◆ **Extract provided**

§

This hit-or-miss sparking became a liability when I attempted to use the Fastrike during a severe thunderstorm (see part V, below). The rain was heavy, coating the rod, and I struggled to get any sparks at all from the Faststrike--the few that were produced could not ignite the Fastfire. For a comparison, the Exotac Polystriker XL achieved more favorable results during the same storm. To be fair, the Exotac may have been slightly drier than the Faststrike and it also benefits from a well-designed striker; had it been just as wet in that same moment, perhaps it would have struggled, too.
Other testing, though, revealed that the Exotac easily outperformed the Faststrike/hacksaw striker combination in dry conditions, too, throwing more focused, longer lasting sparks. To be thorough, I tested the Faststrike again when the rain later slackened and did experience greater luck in throwing sparks with it. It was overall more quirky than consistent.
While most people don’t attempt to light fires in severe thunderstorms, this experience is certainly food for thought and a reminder to practice with your kit before relying on it in the field. Bottom line: If I were relying on the Faststrike for long-term fire building, I would opt for an alternate striker.
IV. Fastfire Tests
The Fastfire tinder worked well under all weather conditions, including wind and rain--sustainable fires were ignited each time Fastfire was used, whether it was employed whole or as a half, a quarter, or an eighth of a cube. The Fastfire tinder ignited easily by spark or flame when the manufacturer’s directions were followed. The manufacturer’s claims on burn times seem consistent with testing.

§

◆ **Instructions for the task**
Please return the fire-starter review above in full, word for word.

◆ **Dataset**
§

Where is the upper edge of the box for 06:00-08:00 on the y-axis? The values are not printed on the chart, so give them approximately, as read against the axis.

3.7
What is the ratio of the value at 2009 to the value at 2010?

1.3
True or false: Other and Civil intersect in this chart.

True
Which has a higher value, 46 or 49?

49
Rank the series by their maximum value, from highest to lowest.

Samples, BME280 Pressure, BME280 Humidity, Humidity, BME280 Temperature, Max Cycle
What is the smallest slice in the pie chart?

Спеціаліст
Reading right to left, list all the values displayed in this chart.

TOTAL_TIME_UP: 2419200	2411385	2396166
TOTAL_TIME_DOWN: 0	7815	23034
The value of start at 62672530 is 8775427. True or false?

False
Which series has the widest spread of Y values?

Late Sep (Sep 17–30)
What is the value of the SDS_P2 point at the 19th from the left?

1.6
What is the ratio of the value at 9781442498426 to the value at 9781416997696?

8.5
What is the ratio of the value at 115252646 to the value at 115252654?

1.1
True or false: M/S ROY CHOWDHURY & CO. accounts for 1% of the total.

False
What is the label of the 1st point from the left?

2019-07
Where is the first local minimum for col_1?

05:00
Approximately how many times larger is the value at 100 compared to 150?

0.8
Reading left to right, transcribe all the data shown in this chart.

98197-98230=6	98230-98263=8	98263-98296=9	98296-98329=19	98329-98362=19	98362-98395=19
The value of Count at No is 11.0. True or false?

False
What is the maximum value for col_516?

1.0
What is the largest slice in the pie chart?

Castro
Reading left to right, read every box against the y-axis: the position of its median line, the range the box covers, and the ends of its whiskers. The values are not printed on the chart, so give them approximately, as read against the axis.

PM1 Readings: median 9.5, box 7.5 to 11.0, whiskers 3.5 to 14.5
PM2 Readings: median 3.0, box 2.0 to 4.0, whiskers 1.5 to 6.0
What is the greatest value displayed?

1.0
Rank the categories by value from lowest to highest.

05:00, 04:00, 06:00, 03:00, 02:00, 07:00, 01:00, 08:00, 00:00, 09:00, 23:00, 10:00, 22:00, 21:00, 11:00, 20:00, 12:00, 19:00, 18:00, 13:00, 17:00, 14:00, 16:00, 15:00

§

◆ **Your solution**
This hit-or-miss sparking became a liability when I attempted to use the Fastrike during a severe thunderstorm (see part V, below). The rain was heavy, coating the rod, and I struggled to get any sparks at all from the Faststrike--the few that were produced could not ignite the Fastfire. For a comparison, the Exotac Polystriker XL achieved more favorable results during the same storm. To be fair, the Exotac may have been slightly drier than the Faststrike and it also benefits from a well-designed striker; had it been just as wet in that same moment, perhaps it would have struggled, too.
Other testing, though, revealed that the Exotac easily outperformed the Faststrike/hacksaw striker combination in dry conditions, too, throwing more focused, longer lasting sparks. To be thorough, I tested the Faststrike again when the rain later slackened and did experience greater luck in throwing sparks with it. It was overall more quirky than consistent.
While most people don’t attempt to light fires in severe thunderstorms, this experience is certainly food for thought and a reminder to practice with your kit before relying on it in the field. Bottom line: If I were relying on the Faststrike for long-term fire building, I would opt for an alternate striker.
IV. Fastfire Tests
The Fastfire tinder worked well under all weather conditions, including wind and rain--sustainable fires were ignited each time Fastfire was used, whether it was employed whole or as a half, a quarter, or an eighth of a cube. The Fastfire tinder ignited easily by spark or flame when the manufacturer’s directions were followed. The manufacturer’s claims on burn times seem consistent with testing.